WHAT THIS TASK INVOLVES » Set down each of the following items exactly as it appears, omitting the pictures.

EXERCISE INPUT »

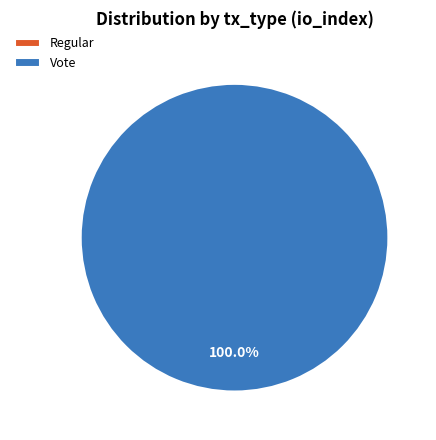

To the nearest percent, what is the average slice percentage?

50%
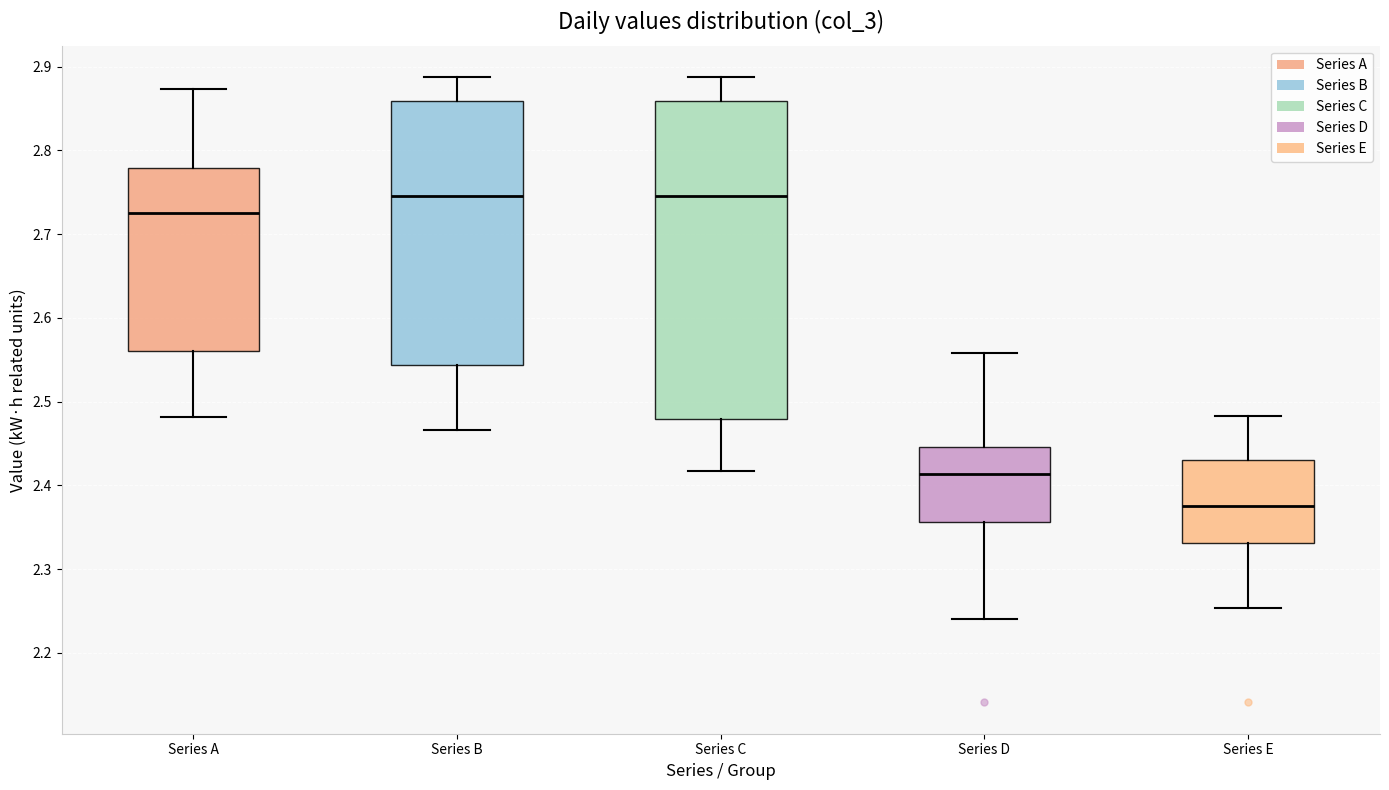

Reading left to right, transcribe this box plot: for each box, give where its median line is, the range the box spans, and where its two whiskers end, as read against the y-axis. The values are not printed on the chart, so give them approximately, as read against the axis.

Series A: median 2.73, box 2.56 to 2.78, whiskers 2.48 to 2.87
Series B: median 2.75, box 2.54 to 2.86, whiskers 2.47 to 2.89
Series C: median 2.75, box 2.48 to 2.86, whiskers 2.42 to 2.89
Series D: median 2.41, box 2.36 to 2.45, whiskers 2.24 to 2.56
Series E: median 2.38, box 2.33 to 2.43, whiskers 2.25 to 2.48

EXERCISE RESULT »
To the nearest percent, what is the average slice percentage?

50%

Reading left to right, transcribe this box plot: for each box, give where its median line is, the range the box spans, and where its two whiskers end, as read against the y-axis. The values are not printed on the chart, so give them approximately, as read against the axis.

Series A: median 2.73, box 2.56 to 2.78, whiskers 2.48 to 2.87
Series B: median 2.75, box 2.54 to 2.86, whiskers 2.47 to 2.89
Series C: median 2.75, box 2.48 to 2.86, whiskers 2.42 to 2.89
Series D: median 2.41, box 2.36 to 2.45, whiskers 2.24 to 2.56
Series E: median 2.38, box 2.33 to 2.43, whiskers 2.25 to 2.48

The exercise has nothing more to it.